Practically all refrigeration systems today operate on the ”vapor compression” principle. This term simply means that the heat being removed and transported to another location is accomplished by the alternate evaporation and condensation of a refrigerant usually a man made chemical commonly referred to as a Freon.
The state of this refrigerant ( i.e. whether it exists as a liquid or vapor) is controlled by a compressor which varies the pressure on the refrigerant. To use a simple word picture, the Freon gas which transfers heat in a refrigerating machine or heat pump, has the ability to absorb heat when it changes state from a liquid to a gas much the same way a sponge soaks up water. Similarly, when the Freon changes back into a liquid (in the air coil inside your home) it releases its heat much like wringing out the sponge. It is this process that allows us to absorb heat from ground water, concentrate it through the heat pump system, and deliver it to the home in the form of warm air.
To properly grasp the concept, one must bear in mind that the heat pump does not produce heat by itself. It is merely a mechanism that moves heat from one place to another. Its simplicity is based on a heating only refrigeration system with direct groundwater cooling coils and domestic hot water generator as built in added features. Most of the parameters which may possibly lead to failure of a refrigeration system have been designed out of the units over the years and those which remain have their functions carefully controlled by internal safety mechanisms. We can begin the explanation of the actual operation of a heat pump at any point in the system. However, for our purposes, we shall begin at the evaporator. American Dream uses a counter flow coaxial heat exchanger which is highly resistant to freeze damage. High turbulence created by the water flow makes them relatively self-cleaning, keeping the heat pump in peak operating condition. The layout and design of the water-to-refrigerant heat exchanger is such that our units can maintain a suction pressure equal to most conventional models on less than half the water requirement; or, if equal water is available to each unit, the ultra performance geothermal unit will continue to operate safely on lower temperature water than most competitors.
This feature allows our unit to operate in a much more northerly climate without danger of freeze-up. Normal suction pressures are in the range of 50 to 60 psig with corresponding evaporator temperatures approximately 30 to 32° F. Once the Freon leaves the evaporator, it is routed to a large suction line accumulator whose purpose is to ensure that absolutely no liquid Freon, which is the # 1 killer of compressors, reaches our compressor. Suction gas temperatures at a point 6” from the compressor are usually in the area of 37 to 39° F giving us a superheat of from 5 to 7° F. Should the water supply be interrupted for some reason, our unit incorporates a low suction temperature (or pressure) cut-out switch which will automatically shut off the unit before any freeze-up can occur inside the water heat exchanger.
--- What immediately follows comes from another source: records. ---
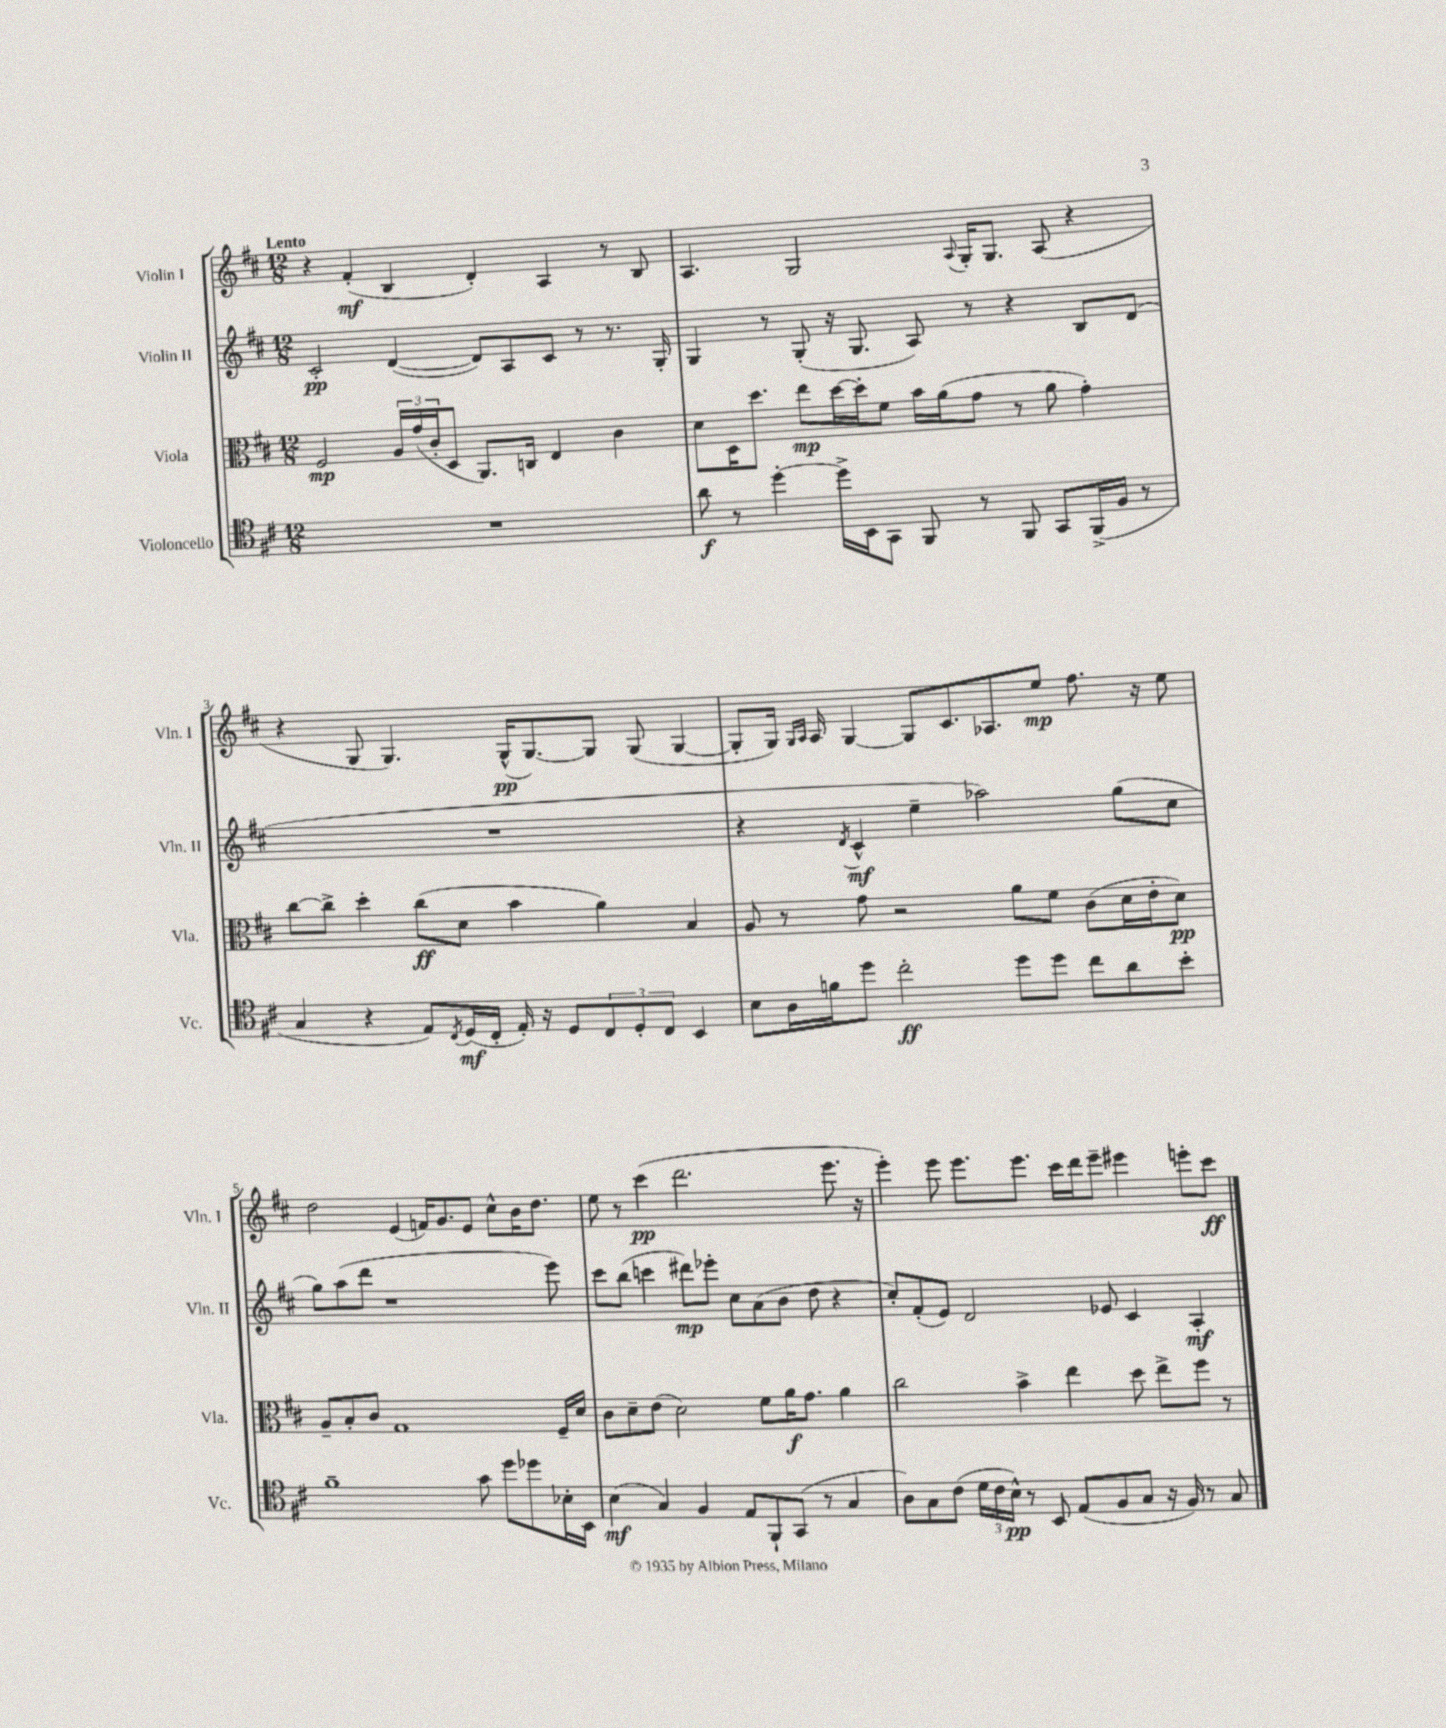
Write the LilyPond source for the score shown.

<<
\new StaffGroup <<
\new Staff = "s0" \with { instrumentName = "Violin I" shortInstrumentName = "Vln. I" } {
    \clef treble \key d \major \numericTimeSignature \time 12/8 \tempo "Lento"
    r4 fis'4-.\mf( b4 d'4-.) a4 r8 b8 |
    a4. g2 \appoggiatura { a8 } g16-. g8. a8( r4 |
    r4 g8 g4.) g16-^\pp( g8.~) g8 g8( g4~ |
    g8-. g16) \grace { g16 a16 } a16 g4~ g8 cis'8. aes8. e''8\mp fis''8. r16 e''8 |
    d''2 e'4( f'16) g'8. e'8 cis''8-^ b'16 d''8. |
    e''8 r8 cis'''4\pp( d'''2. e'''8. r16 |
    e'''4-.) e'''8 e'''8. e'''8. cis'''16 d'''16 e'''8-- eis'''4 e'''8-. cis'''8\ff \bar "|." |
}
\new Staff = "s1" \with { instrumentName = "Violin II" shortInstrumentName = "Vln. II" } {
    \clef treble \key d \major \numericTimeSignature \time 12/8
    cis'2-.\pp d'4~( d'8) a8 cis'8 r8 r8. g16-. |
    g4 r8 g8-.( r16 g8. a8) r8 r4 b8 d'8( |
    R1. |
    r4 \acciaccatura { d'8 } cis'4-^\mf e''4-- aes''2) g''8( cis''8 |
    g''8) a''8( d'''8 r1 e'''8) |
    cis'''8 b''8( c'''4 dis'''8\mp) ees'''8-. cis''8 a'8( b'8 d''8 r4 |
    cis''8-.) fis'8-.( e'8) d'2 ees'8 cis'4 a4-.\mf \bar "|." |
}
\new Staff = "s2" \with { instrumentName = "Viola" shortInstrumentName = "Vla." } {
    \clef alto \key d \major \numericTimeSignature \time 12/8
    fis2\mp \tuplet 3/2 { a16 g'16( cis'16-. } d8 a,8.) c16 e4 cis'4 |
    d'8 d16 d''8. e''8\mp d''16~ d''16-. fis'8 b'16 a'16( g'8 r8 a'8 g'4-.) |
    cis''8~ cis''8-> d''4-. cis''8\ff( d'8 b'4 a'4) b4 |
    a8 r8 g'8 r2 a'8 fis'8 cis'8( d'16 e'16-. d'8\pp) |
    a8-- b8-. cis'8 g1 fis16-- d'16 |
    cis'8 d'8-- e'8( d'2) fis'8 a'16\f g'8. a'4 |
    cis''2 b'4-> e''4 d''8 e''8-> fis''8 r8 \bar "|." |
}
\new Staff = "s3" \with { instrumentName = "Violoncello" shortInstrumentName = "Vc." } {
    \clef tenor \key d \major \numericTimeSignature \time 12/8
    R1. |
    a'8\f r8 d''4~-. d''16-> b,16 g,8 fis,8 r8 fis,8 g,8 fis,16->( fis16 r8 |
    g4 r4 e8) \acciaccatura { cis8 } d16\mf( cis16-. e16-.) r16 d8 \tuplet 3/2 { cis8 d8-. cis8 } b,4 |
    b8 a16 f'16 d''8 cis''2-.\ff d''8 d''8 cis''8 a'8 b'8-. |
    fis'1-- g'8 d''8 des''8 bes16-. b,16 |
    b4\mf( g4) fis4 e8 fis,8-! g,8( r8 g4 |
    a8) g8 cis'8( \tuplet 3/2 { d'16 cis'16 b16-^\pp) } r8 b,8 e8( fis8 g8 r16 fis16) r8 g8 \bar "|." |
}
>>
>>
Although the low temperature cut-out thermostat is of the automatic reset variety, a lock-out relay prevents the compressor from restarting until either the main power is interrupted or the room thermostat is turned down and then back up again.
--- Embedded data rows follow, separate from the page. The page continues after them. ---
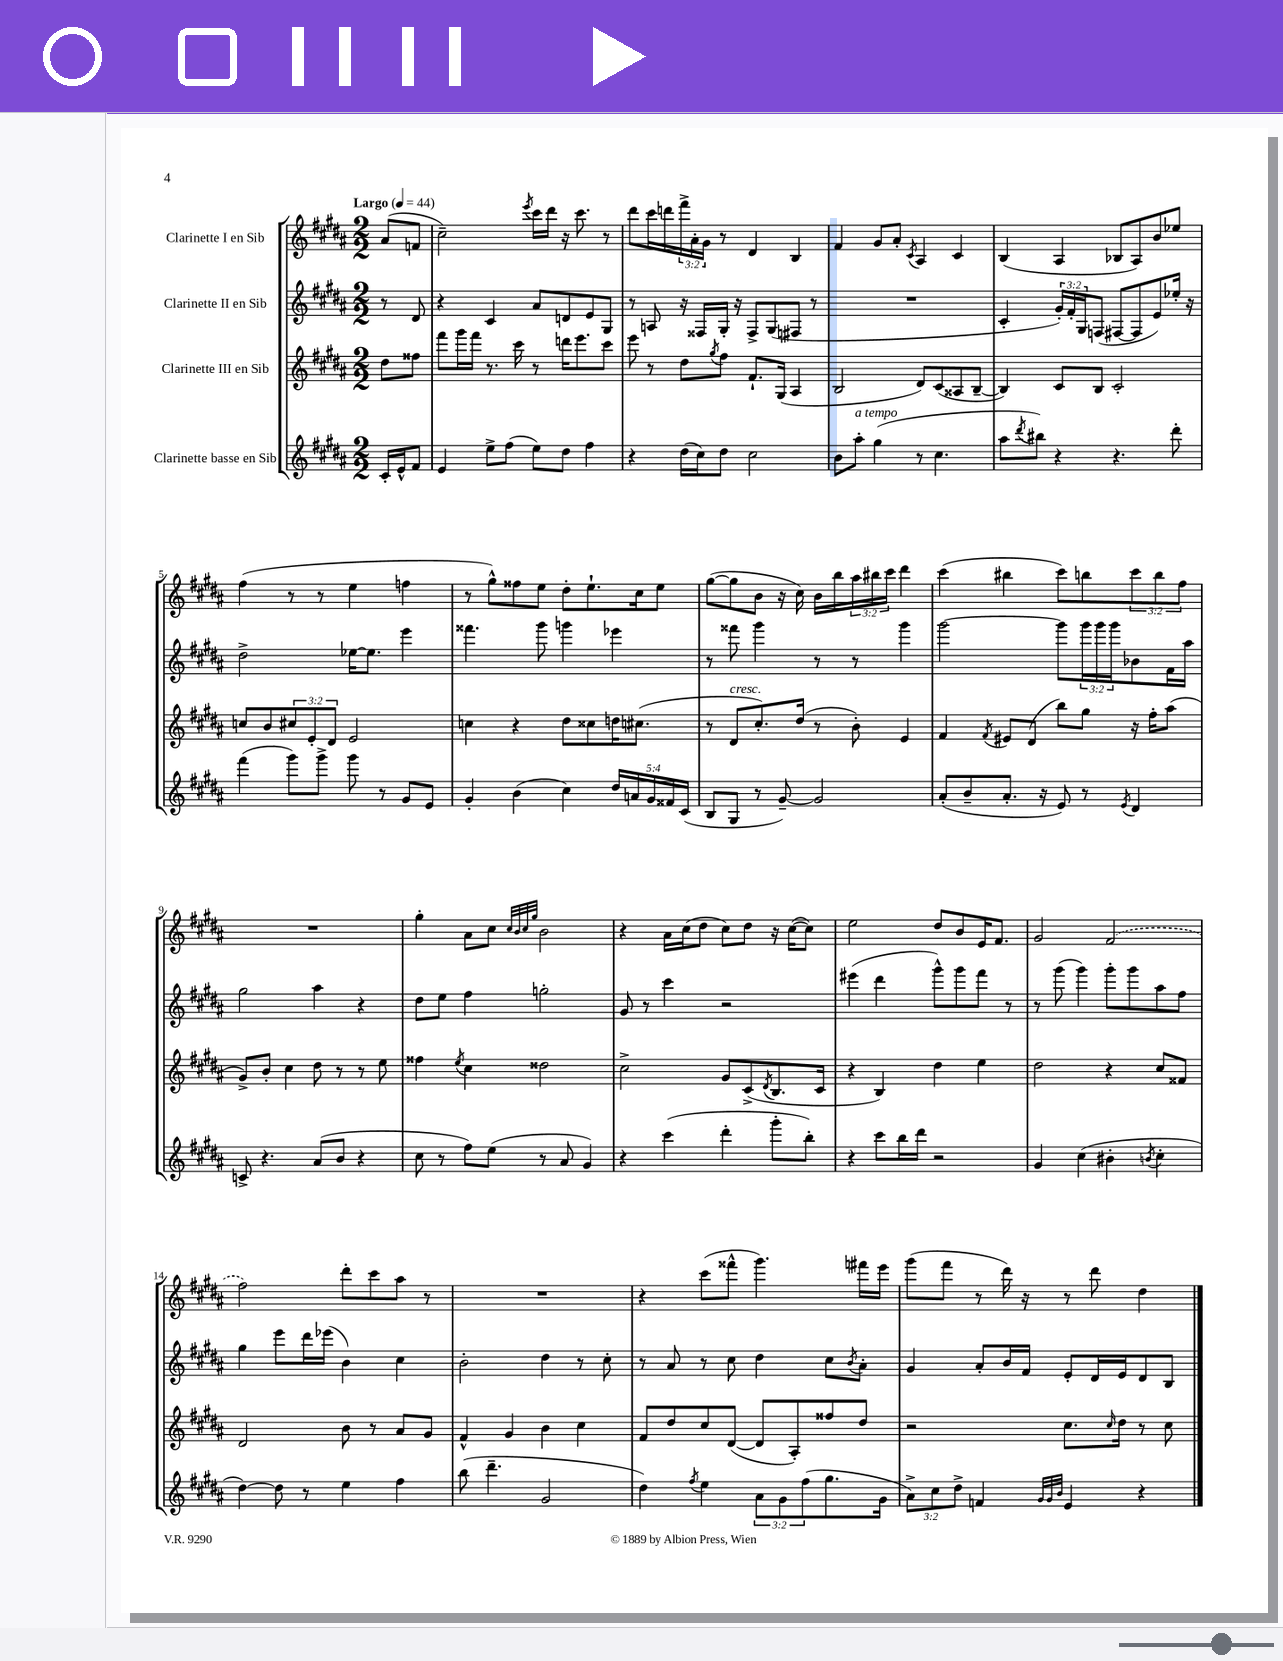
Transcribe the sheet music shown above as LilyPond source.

<<
\new StaffGroup <<
\new Staff = "s0" \with { instrumentName = "Clarinette I en Sib" } {
    \clef treble \key b \major \numericTimeSignature \time 2/2 \override Staff.TupletNumber.text = #tuplet-number::calc-fraction-text \partial 4 \tempo "Largo" 4 = 44
    ais'8( f'8 |
    cis''2--) \acciaccatura { e'''8 } cis'''16 dis'''16 r16 cis'''8. r8 |
    dis'''8 cis'''16 d'''16 \tuplet 3/2 { fis'''16-> ais'16-. gis'16 } r8 dis'4 b4 |
    fis'4 gis'8 ais'8-. \acciaccatura { cis'8 } ais4 cis'4 |
    b4( ais4 bes8 ais8) b'8 ees''8 |
    fis''4( r8 r8 e''4 f''4 |
    r8 gis''8-^) fisis''8 e''8 dis''8-. e''8.-! cis''16 e''8 |
    gis''8~( gis''8 b'8 r16 cis''16) b'16 b''16 \tuplet 3/2 { ais''16 bis''16 cis'''16 } dis'''4 |
    cis'''4( bis''4 cis'''8) b''8 \tuplet 3/2 { cis'''8 b''8 fis''8 } |
    R1 |
    gis''4-. ais'8 cis''8 \grace { cis''32 b'32 cis''32 gis''32 } b'2 |
    r4 ais'16 cis''16( dis''8 cis''8) dis''8 r16 cis''16~( cis''8) |
    e''2 dis''8 b'8 e'16 fis'8. |
    gis'2 \once \slurDashed fis'2( |
    fis''2) dis'''8-. cis'''8 ais''8 r8 |
    R1 |
    r4 cis'''8( fisis'''8-^ gis'''4.) fis'''16 e'''16 |
    gis'''8( fis'''8 r8 dis'''16) r16 r8 dis'''8 dis''4 \bar "|." |
}
\new Staff = "s1" \with { instrumentName = "Clarinette II en Sib" } {
    \clef treble \key b \major \numericTimeSignature \time 2/2 \override Staff.TupletNumber.text = #tuplet-number::calc-fraction-text \partial 4
    r8 dis'8 |
    r4 cis'4 ais'8 d'8 e'8 gis8 |
    r8 a8 r16 fisis16 gis16-. r16 fisis8-> gis8( fis8 r8 |
    R1 |
    cis'4-. \tuplet 3/2 { gis'16-.) fis'16-. gis16 } f8( fis8~ fis8 e'8) ees''16-. r16 |
    dis''2-> ees''16~ ees''8. e'''4 |
    fisis'''4. gis'''8 g'''4 ees'''4 |
    r8 fisis'''8 gis'''4 r8 r8 gis'''4 |
    gis'''2~ gis'''8 \tuplet 3/2 { gis'''16 gis'''16 gis'''16 } bes'8 fis'16 ais''16 |
    gis''2 ais''4 r4 |
    dis''8 e''8 fis''4 g''2-. |
    gis'8 r8 cis'''4 r2 |
    eis'''4( dis'''4 gis'''8-^) gis'''8 fis'''8 r8 |
    r8 gis'''8( gis'''4) gis'''8-. gis'''8 ais''8 fis''8 |
    gis''4 e'''8 dis'''16 ees'''16( b'4) cis''4 |
    b'2-. dis''4 r8 cis''8-. |
    r8 ais'8 r8 cis''8 dis''4 cis''8 \acciaccatura { b'8 } ais'8-. |
    gis'4 ais'8-. b'16 fis'16 e'8-. dis'16 e'16 dis'8 b8 \bar "|." |
}
\new Staff = "s2" \with { instrumentName = "Clarinette III en Sib" } {
    \clef treble \key b \major \numericTimeSignature \time 2/2 \override Staff.TupletNumber.text = #tuplet-number::calc-fraction-text \partial 4
    dis''8 fisis''8 |
    fis'''8 gis'''16 fis'''16 r8. cis'''16 r8 d'''16 e'''8. cis'''8 |
    e'''8 r8 dis''8 \acciaccatura { gis''8 } fis''8 fis'8.-! gis16( ais4 |
    b2 dis'8) cis'8( aisis8 b8~-- |
    b4) cis'8 b8 cis'2-. |
    c''8 b'8 \tuplet 3/2 { cis''8 e'8-. dis'8 } e'2 |
    c''4 r4 dis''8 cisis''8 d''16 cis''8.( |
    r8 dis'8^\markup { \italic "cresc." } cis''8.-.) dis''16( r8 b'8-.) e'4 |
    fis'4 \acciaccatura { fis'8 } eis'8 dis'8( b''8) gis''8 r16 fis''16-. ais''8( |
    gis'8->) b'8-. cis''4 dis''8 r8 r8 e''8 |
    fisis''4 \acciaccatura { e''8 } cis''4 disis''2 |
    cis''2-> gis'8 cis'8->( \acciaccatura { dis'8 } b8. cis'16 |
    r4 b4) dis''4 e''4 |
    dis''2 r4 cis''8 fisis'8 |
    dis'2 b'8 r8 ais'8 gis'8 |
    fis'4-^ gis'4 b'4 cis''4 |
    fis'8 dis''8 cis''8 dis'8~( dis'8 ais8-.) fisis''8 dis''8 |
    r2 cis''8. \grace { cis''16 } dis''16 r8 cis''8 \bar "|." |
}
\new Staff = "s3" \with { instrumentName = "Clarinette basse en Sib" } {
    \clef treble \key b \major \numericTimeSignature \time 2/2 \override Staff.TupletNumber.text = #tuplet-number::calc-fraction-text \partial 4
    cis'16-. e'16-^ fis'8 |
    e'4 e''8-> fis''8( e''8) dis''8 fis''4 |
    r4 dis''16( cis''16) dis''8 cis''2 |
    b'8 ais''8-.^\markup { \italic "a tempo" } gis''4( r8 cis''4. |
    ais''8 \acciaccatura { dis'''8 } bis''8) r4 r4. dis'''8-. |
    fis'''4( gis'''8) gis'''8-> gis'''8 r8 gis'8 e'8 |
    gis'4-. b'4( cis''4) \tuplet 5/4 { dis''16 a'16 gis'16 fisis'16 cis'16( } |
    b8 gis8 r8 gis'8~--) gis'2 |
    ais'8-.( b'8-- ais'8.-. r16 e'8) r8 \acciaccatura { e'8 } dis'4 |
    c'8-> r4. ais'8( b'8 r4 |
    cis''8 r8 fis''8) e''8( r8 ais'8 gis'4) |
    r4 cis'''4( dis'''4-. gis'''8-. b''8-.) |
    r4 cis'''8 b''16 dis'''16 r2 |
    gis'4 cis''4( bis'4-. \acciaccatura { b'8 } cis''4-. |
    dis''4~) dis''8 r8 e''4 fis''4 |
    b''8( dis'''4.-- gis'2 |
    dis''4) \acciaccatura { fis''8 } e''4 \tuplet 3/2 { ais'8 gis'8 fis''8( } gis''8. gis'16 |
    \tuplet 3/2 { ais'8->) cis''8 dis''8-> } f'4 \grace { gis'32 gis'32 b'32 } e'4 r4 \bar "|." |
}
>>
>>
The Freon gas travels from the suction accumulator to the compressor which makes the gas more dense and hot by the concentration of a large amount of thermal energy into a small space. The compressor used in our unit is a heavy duty Copeland® scroll compressor with one of the highest energy efficiency ratios (EER) on the market today. Long life and dependable service can be expected from this compressor since it performs a job much easier on it than what it was designed for. Typical head pressures run in the range of 200 to 250 psig which gives a compression ratio of approximately 3.5 to one.
The manufacturer has designed this compressor to work under the much more adverse conditions of an air source heat pump which could often see a compression ratio of 8 to 1, therefore current draw and wear on the compressor when used in our unit is significantly less and results in long service life. Discharge temperatures experienced by our unit are usually between 190 and 200° F. These discharge temperatures are well below accepted standards and there is no danger of internal scoring or breakdown of the oil in the system. From the compressor the hot 198° F. discharge gas enters our tube-by-tube domestic hot water coil which is simply a desuperheater coil that drops the temperature of the dry discharge Freon vapor to approximately 150° F. This domestic hot water generator actually improves the performance of the entire system by initiating slight condensation of the Freon. Operation of the condenser becomes more efficient since all it’s surface is wet before it reaches it’s actual condensation temperature. The condenser coil used in our units, has been specially designed to act as a transfer surface for both heating and cooling the household air. The coil has sufficient extra capacity to allow for dirty air filters poor air flow etc, which can produce poor performance until the situation is corrected.
The return liquid line is equipped with a large filter-drier to absorb any moisture droplets that may become present in a system. Factory procedures in silver soldering and evacuating our unit will ensure that our systems are clean and dry; however the field technician may not observe all accepted practices when he services the unit, thus admitting contaminants which the filter will catch. American Dream uses the most efficient expansion system – a TXV to vaporize the return liquid freon. Air distribution is handled by a high efficiency, multi-speed ECM fan.